A fragilidade do arcabouço
por João Furtado
A maior fragilidade do arcabouço é o tratamento comedido ao investimento público. O que esperávamos? Uma ênfase maior nos investimentos públicos. Uma conta segregada, à parte do orçamento regulado pelo arcabouço, para viabilizar um pacote robusto de investimentos públicos transformadores da nossa condição precária, resultado de tantos anos de investimento aquém do necessário até mesmo para manter as infraestruturas existentes.
Pagaremos caro por esse comedimento? Espero estar errado no “pessimismo”. Por quê pagaremos caro? Porque a modéstia do investimento público congela as deficiências e as insuficiências das estruturas de produção públicas e dos serviços de utilidade pública. Todas elas são custos privados e custos sociais. O caminhão que roda na via precária incorre em custos que reduzem a rentabilidade da empresa e do cliente e a capacidade de expandirem os seus negócios. O ônibus travado em vias congestionadas não tem receitas suficientes, seus usuários consomem-se em horas perdidas e oneram com o seu cansaço a vida pessoal, familiar e laboral. Os dois exemplos bastam como ilustração de uma longa série de situações que todos conhecemos.
Ora, sem as externalidades positivas geradas pelos investimentos públicos os próprios investimentos privados serão menos rentáveis ou inviáveis. Não é só o efeito-crescimento, pelo multiplicador. Nem também os efeitos de aceleração dos investimentos que se sucedem e alimentam uns aos outros. É mais simples, por enquanto. São os investimentos que promovem a redução de custos e a irrigação e a fertilização dos campos adjacentes.
Foi este, historicamente no Brasil, o papel dos investimentos públicos. Ou haveria Plano de Metas de JK sem a CSN de GV? Ou a petroquímica tripartite sem a Petrobras do Petróleo é Nosso? Gostemos ou não dos resultados, o rodoviarismo se alimentou dos investimentos públicos em asfalto e foi assim que a indústria de automóveis, caminhões e ônibus prosperou. Os investimentos públicos são precursores e viabilizam os privados. Foi sempre assim; e quando deixou de ser, prolongamos uma crise (anos 80) que poderia ter sido superada, mas dura até hoje.
O que vale para os investimentos privados vale com ajustes para o consumo pessoal e das famílias. Investimentos em cidades e mobilidade podem melhorar substancialmente a vida, pela moradia e pelos tempos desgastantes do transporte. Isso repercute na qualidade de vida. No tempo de usufruto da vida. Na convivência familiar. No tempo para o parque, o cinema, a cultura, o esporte, o lazer e o ócio. Sim, o ócio.

» **MATERIAL**:
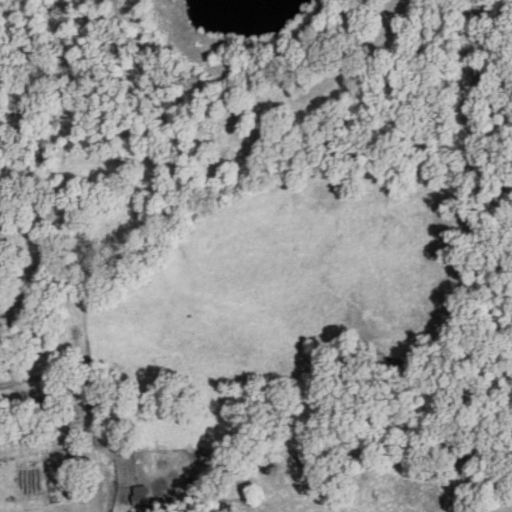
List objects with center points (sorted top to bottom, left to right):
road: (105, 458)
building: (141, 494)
---
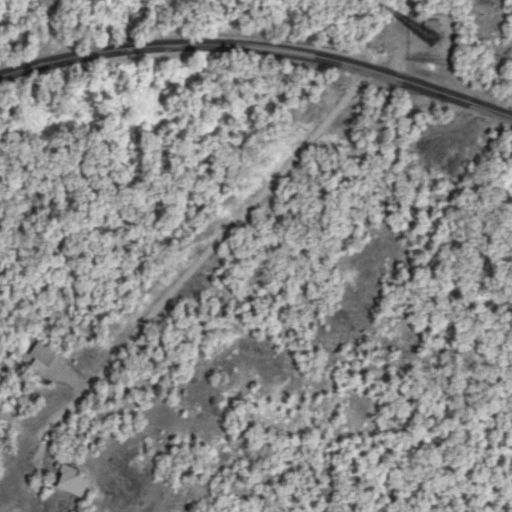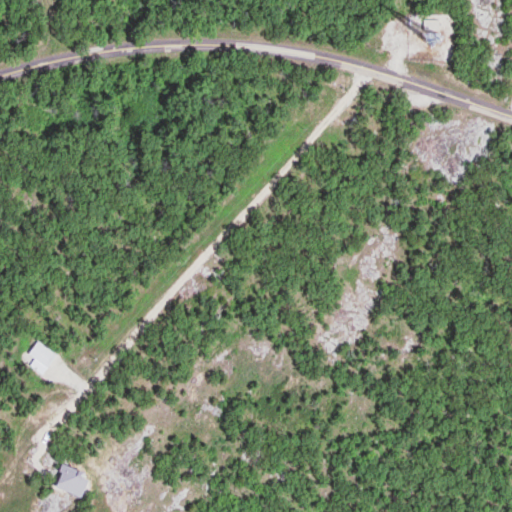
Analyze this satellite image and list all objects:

» **INSTRUÇÕES DE TRABALHO**:
- 1) No trecho do documento, o que é apontado como a maior fragilidade do arcabouço?
- 2) Resuma o trecho do documento em duas frases.
As linhas acima vêm de outra fonte e não têm relação com o trecho do documento.

» **RESPOSTAS POR TAREFA**:
- 1) O tratamento comedido ao investimento público.

- 2) O texto aponta como maior fragilidade do arcabouço o tratamento comedido ao investimento público, cuja modéstia congela as deficiências das estruturas públicas e gera custos privados e sociais. Sem as externalidades positivas desses investimentos, que historicamente no Brasil precederam e viabilizaram os privados, os investimentos privados ficam menos rentáveis ou inviáveis, e investimentos em cidades e mobilidade poderiam melhorar substancialmente a vida das pessoas.